Personally, though, I think that anyone who sees TOS as "camp" and Shatner as "overacting" just fundamentally misunderstands Star Trek. TOS is the wellspring from which all later Trek is derived. It's the original and the best. I mean, empirically, intellectually, I do understand that there
are people out there who became Trek fans through watching TNG or DS9, without ever seeing (or perhaps just without liking) the original... I just don't quite understand
how. (And the notion that anyone could have come to Trek fandom through VOY, ENT, or the Abrams films strains my credulity even more.)
(Tilly's initial portrayal as nervous and hypersocial was a huge turn-off to someone like me--I avoid people like that IRL as much as possible. My view of her character still hasn't recovered.)
Interesting. Tilly struck me as a likely candidate for Asperger's from her very first scene. And for me that scene
also radically improved the tone of the show, and finally convinced me that it might actually have something interesting to offer character-wise, because her insecurities made her instantly likable and relatable.
...My admiration for Yeoh's acting skills has increased even more since her return to Discovery. She managed to make the rather cliched Emperor character damn near terrifying.
...and yet again, YMMV, opinions subjective, all that.

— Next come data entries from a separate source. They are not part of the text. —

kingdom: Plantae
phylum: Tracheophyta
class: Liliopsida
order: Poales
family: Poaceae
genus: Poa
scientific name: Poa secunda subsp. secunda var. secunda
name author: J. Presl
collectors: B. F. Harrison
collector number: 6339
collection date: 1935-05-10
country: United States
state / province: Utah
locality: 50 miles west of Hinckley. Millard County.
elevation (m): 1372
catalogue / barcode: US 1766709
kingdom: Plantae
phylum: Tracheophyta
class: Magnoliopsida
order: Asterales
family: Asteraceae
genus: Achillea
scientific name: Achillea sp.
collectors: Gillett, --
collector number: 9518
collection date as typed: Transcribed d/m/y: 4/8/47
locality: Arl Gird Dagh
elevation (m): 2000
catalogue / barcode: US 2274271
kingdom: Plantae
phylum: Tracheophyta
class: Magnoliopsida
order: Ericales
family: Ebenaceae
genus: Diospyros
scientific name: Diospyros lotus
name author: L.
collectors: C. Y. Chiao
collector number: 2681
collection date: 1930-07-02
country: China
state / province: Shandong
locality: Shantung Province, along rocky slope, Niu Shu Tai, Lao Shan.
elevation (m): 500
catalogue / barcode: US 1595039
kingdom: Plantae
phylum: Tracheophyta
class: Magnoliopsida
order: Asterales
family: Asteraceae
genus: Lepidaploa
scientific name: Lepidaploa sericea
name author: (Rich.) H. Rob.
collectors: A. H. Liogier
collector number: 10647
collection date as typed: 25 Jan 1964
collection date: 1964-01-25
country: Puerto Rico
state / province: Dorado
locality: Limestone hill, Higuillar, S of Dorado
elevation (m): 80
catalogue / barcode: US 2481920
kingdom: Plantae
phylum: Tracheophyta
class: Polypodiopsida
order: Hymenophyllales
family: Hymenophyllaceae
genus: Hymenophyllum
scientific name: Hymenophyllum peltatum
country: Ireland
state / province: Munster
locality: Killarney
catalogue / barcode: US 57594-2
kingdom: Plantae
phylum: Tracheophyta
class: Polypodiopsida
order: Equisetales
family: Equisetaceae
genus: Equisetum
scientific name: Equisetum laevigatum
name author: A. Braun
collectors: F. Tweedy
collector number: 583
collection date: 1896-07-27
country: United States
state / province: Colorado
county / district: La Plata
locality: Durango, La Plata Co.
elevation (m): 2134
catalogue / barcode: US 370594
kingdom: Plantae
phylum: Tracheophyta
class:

I have enjoyed Yeoh in other roles, but here (both as Captain and as Emperor) I have found her completely cardboard and unconvincing.
...To be perfectly honest, it's not. It's science fantasy, and always has been. I don't like it any less because of that, but it's clearly not concerned with even approaching scientific accuracy of any form, regardless of what producers have said in the past.
Well, it's not nearly so much fantasy as, say, Star Wars, or a lot of other Hollywood product. These are matters of degree more than kind. It's about a 2+ (out of 5) on the
Mohs Scale of SF Hardness.
...That ship [the Charon] has a very anime vibe to it.
Yeah, that's not a good thing. The visual design of DSC has been all over the map; some of it's good (a lot of the ship interiors), some of it's not (the Klingon makeup; ship exteriors other than the
Discovery itself). This definitely qualifies as one of the worst examples of the latter. Even more than what we saw of the (supposed) Klingon D-7, this ship simply doesn't look like it belongs in the Trek universe.
...Fascists (with a capital "F") and Nazis are not the same thing. Nazis had some fascist tendencies, but they weren't Fascists. That you're conflating the two hurts your credibility somewhat.
Not sure what you're getting at here. Granted historians can and do argue over the exact defining characteristics of fascism, but the Nazi regime qualifies as fascist by almost
any definition, certainly as much as the regimes in Italy or Spain.